Changing the formula for calculating dividends is also complicated. Johnston said setting dividends at half of the draw of the permanent fund would leave dividends still too high to be sustainable.
She said the Legislature would get to work once the session starts in Juneau.
“It’s a starting budget,” she said. “It’s going to take all of us working together to come to something that actually at the end of the day balances and works. And so, that’s what we will be doing the first day we get down there.”
While the Office of Management and Budget laid out the broad outline of how to balance the budget in the scenarios in the 10-year plan, it didn’t say which taxes or state services should change.

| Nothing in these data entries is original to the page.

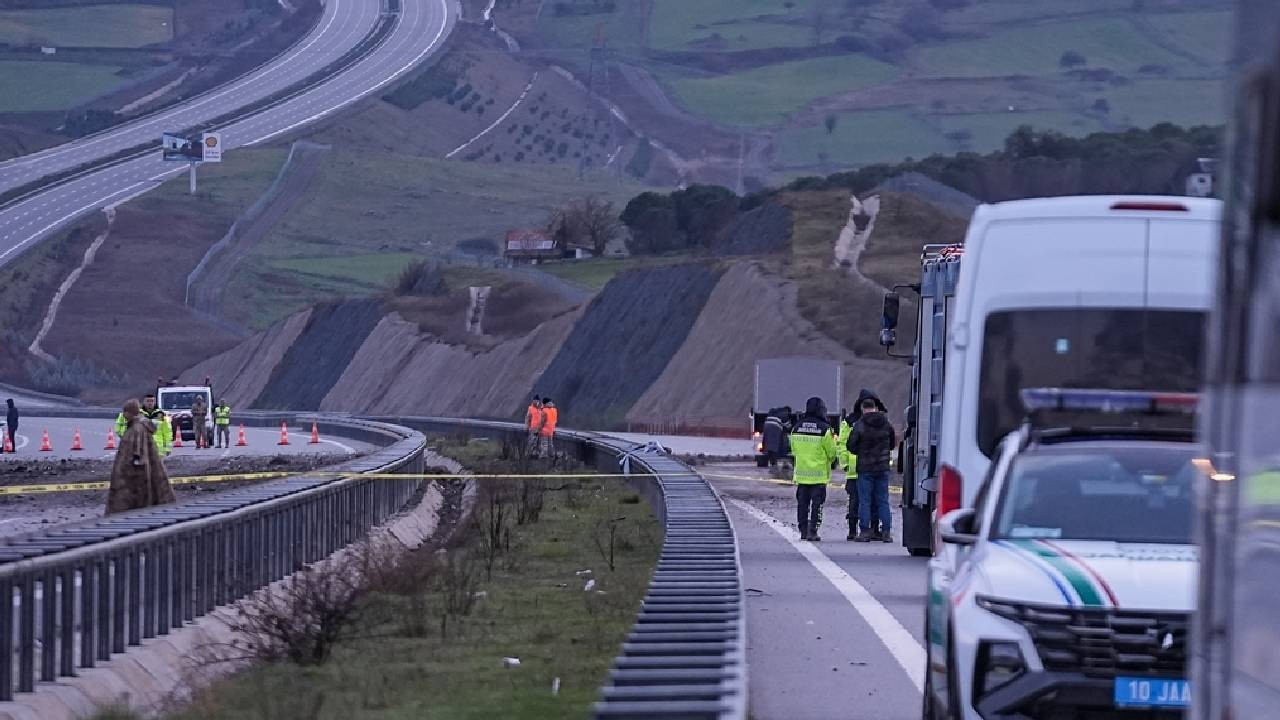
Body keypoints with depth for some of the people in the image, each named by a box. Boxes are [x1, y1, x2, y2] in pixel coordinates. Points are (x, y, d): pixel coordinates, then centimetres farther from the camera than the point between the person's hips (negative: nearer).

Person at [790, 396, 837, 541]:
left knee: (802, 502, 11)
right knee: (817, 502, 0)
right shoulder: (825, 429, -11)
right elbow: (832, 452, -5)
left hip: (801, 473, 4)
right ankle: (812, 531, -5)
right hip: (819, 474, -4)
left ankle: (803, 531, 13)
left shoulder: (797, 427, 3)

Mouhcine Guettabi is an economist with the Institute of Social and Economic Research at the University of Alaska Anchorage, or ISER. He said that whatever steps the Legislature takes to balance the budget in the long run will have significant economic consequences.

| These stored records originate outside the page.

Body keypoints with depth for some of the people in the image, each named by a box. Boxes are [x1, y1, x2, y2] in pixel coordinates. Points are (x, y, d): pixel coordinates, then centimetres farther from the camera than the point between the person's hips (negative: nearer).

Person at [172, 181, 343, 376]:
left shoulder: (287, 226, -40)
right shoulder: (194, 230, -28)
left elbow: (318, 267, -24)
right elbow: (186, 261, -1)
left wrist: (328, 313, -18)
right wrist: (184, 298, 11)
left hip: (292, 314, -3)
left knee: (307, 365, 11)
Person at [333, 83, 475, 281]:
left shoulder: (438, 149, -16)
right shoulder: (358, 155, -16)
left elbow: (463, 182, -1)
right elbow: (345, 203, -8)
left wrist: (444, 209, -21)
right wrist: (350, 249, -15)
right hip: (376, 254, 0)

Guettabi said he’s interested in understanding what the “balanced approach” scenario would mean in practical terms.
“If it provides a path that is indeed sustainable, then I think that it’s worth kind of looking under the hood, and thinking more clearly about … what does that dividend actually look like, what are the amounts, where do the taxes come from?” Guettabi said. “And where do the cuts come from?”
ISER has analyzed how cuts, taxes and dividend changes can cost the state jobs in the near term. But Guettabi said ending the state’s longstanding budget uncertainty could benefit Alaska in the long term. And the “balanced approach” scenario could be a starting point.

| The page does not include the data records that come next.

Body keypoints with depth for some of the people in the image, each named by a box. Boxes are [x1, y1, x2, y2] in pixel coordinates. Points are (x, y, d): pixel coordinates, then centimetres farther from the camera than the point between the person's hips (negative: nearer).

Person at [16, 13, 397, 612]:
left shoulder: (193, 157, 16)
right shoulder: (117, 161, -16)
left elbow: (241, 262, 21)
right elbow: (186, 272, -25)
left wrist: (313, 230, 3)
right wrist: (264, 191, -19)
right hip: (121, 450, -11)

“Realistically, you’re going to have to do a lot of different things to get the budget to balance and to find a sustainable solution,” he said. “And this seems like a place that kind of considers all of those options — or many of the options.”
Dunleavy has said he will be holding meetings in different communities to get Alaskans’ thoughts on the budget. It’s not yet clear how the input he gets in those meetings will be translated into policy proposals.
A note of caution on the projections: The nonpartisan Office of Legislative Finance uses slightly different numbers in its computer model for projecting different budget options. It includes $120 million more in spending per year, since the state usually has to supplement what the Legislature budgets each year with additional spending. And the state is still on the hook for $700 million in cashable tax credits to oil and gas companies.